Infants in Kenya can now be diagnosed for HIV, at birth. This is after World Health Organisation (WHO) issued the greenlight for use of Alere q HIV-1/2 Detect assay, a diagnostic tool that provides results within 52 minutes.
Currently, newborns in Kenya are screened for HIV infection with dry blood spot testing, the widely available testing used for adults.
The challenge with this is that health workers have to wait between three and six weeks for tests to be done, a window that medics say many potentially HIV-positive infants are lost to follow-up and go untreated.
Tests can take as long as four months to be available for the baby to start antiretroviral therapy (ART), this style of testing cannot therefore, be reliably used for confirmatory diagnosis of HIV in infants.
Babies born to HIV-positive mothers have the mother’s protective antibodies (which can persist for 18 months) in their blood, and current diagnostic methods are not able to discriminate between a mother’s and an infant’s antibodies to detect if a newborn is infected with HIV.

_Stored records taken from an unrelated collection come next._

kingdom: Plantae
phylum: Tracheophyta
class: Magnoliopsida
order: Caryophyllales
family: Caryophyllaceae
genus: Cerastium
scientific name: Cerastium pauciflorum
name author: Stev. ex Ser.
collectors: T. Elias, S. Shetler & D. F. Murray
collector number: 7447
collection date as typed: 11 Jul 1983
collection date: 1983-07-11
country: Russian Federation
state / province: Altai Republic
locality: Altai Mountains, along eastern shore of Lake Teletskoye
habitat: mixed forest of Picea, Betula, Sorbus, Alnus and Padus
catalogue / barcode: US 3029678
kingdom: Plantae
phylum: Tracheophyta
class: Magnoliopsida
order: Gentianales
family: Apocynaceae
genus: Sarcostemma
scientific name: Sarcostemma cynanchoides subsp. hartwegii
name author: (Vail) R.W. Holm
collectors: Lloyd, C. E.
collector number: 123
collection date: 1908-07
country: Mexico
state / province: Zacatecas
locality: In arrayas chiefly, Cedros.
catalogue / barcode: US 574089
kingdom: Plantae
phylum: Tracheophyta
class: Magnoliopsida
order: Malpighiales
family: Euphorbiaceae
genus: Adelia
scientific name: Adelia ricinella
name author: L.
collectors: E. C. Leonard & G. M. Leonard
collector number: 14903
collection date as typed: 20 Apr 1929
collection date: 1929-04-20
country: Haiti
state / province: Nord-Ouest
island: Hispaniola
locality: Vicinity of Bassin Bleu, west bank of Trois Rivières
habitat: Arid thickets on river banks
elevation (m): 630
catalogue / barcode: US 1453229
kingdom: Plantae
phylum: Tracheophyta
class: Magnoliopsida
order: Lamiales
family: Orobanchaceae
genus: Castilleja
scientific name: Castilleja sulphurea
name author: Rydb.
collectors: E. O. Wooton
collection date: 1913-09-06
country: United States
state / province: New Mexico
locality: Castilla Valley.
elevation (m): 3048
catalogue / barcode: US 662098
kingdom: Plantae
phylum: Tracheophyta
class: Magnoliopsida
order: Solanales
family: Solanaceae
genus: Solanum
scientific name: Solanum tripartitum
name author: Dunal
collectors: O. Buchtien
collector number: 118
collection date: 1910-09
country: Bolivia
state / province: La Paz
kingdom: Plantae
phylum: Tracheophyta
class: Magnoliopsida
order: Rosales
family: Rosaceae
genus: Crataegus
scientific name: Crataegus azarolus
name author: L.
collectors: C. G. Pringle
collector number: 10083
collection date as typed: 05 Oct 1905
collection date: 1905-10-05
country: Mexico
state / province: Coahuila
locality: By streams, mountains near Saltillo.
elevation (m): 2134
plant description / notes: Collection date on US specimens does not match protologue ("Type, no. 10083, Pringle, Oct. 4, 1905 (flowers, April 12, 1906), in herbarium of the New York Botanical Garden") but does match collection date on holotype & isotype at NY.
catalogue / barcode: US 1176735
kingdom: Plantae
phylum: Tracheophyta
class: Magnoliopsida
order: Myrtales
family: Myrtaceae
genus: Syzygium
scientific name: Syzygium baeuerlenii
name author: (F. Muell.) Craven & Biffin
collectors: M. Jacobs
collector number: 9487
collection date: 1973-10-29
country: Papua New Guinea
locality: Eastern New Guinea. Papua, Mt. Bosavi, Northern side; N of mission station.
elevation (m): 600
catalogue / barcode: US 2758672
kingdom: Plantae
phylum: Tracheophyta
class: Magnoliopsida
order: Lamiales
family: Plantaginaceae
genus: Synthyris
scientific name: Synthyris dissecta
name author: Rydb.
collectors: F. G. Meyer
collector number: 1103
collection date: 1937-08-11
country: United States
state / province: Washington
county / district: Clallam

However, with Alere q HIV-1/2 Detect it is possible to identify and differentiate between HIV-1 and HIV-2 with as small a sample as 25 micro-liters of whole blood or plasma.
The kit is easy to carry and portable and can be battery-powered.
According to Dr Ahmed Kalebi, CEO of Lancet Kenya Labs, molecular diagnostic machines are currently available at top tier health facilities and laboratories but are relatively expensive and can only run tests in batches.
“These machines require between 10 and 30 samples. A sample cannot be tested alone. Therefore, for test results to be available, all samples must be in for the machine to operate,” Dr Ahmed says.
He continues: “Alere q is the first machine of its kind in Kenya. The test is done per patient and it is therefore immediate. This makes diagnosis of infant HIV quite simple and test results can be picked on the go. It reduces turn-around time and therefore makes it easy to start an infected newborn on antiretroviral treatment immediately.”
Alere q HIV-1/2 Detect could have a significant impact in Kenya, where an estimated 37,000 to 42,000 infants are infected with HIV each year due to mother-to-child transmission.
Early antiretroviral therapy significantly increases the likelihood majority of children born to HIV-infected mothers will be uninfected – with effective ARV/ART interventions exceeding 90 per cent, according to WHO.
Dr Martin Sirengo, Director - National Aids and STIs Control Programme, has called for enacting of Alere q HIV-1/2 Detect into Kenya’s health system, saying: “Molecular EID can be implemented as part of national guidelines, health workers have a powerful tool to help meet WHO goals for timely viral HIV screening of newborns.”
The WHO recommends that all HIV-exposed infants have HIV viral load testing at four to six weeks of age or at the earliest opportunity thereafter, and that ART be initiated in infants diagnosed with HIV.
Statistics by WHO show that most infants, who are HIV-infected, die under the age of two years and about 33 per cent die under the age of one year.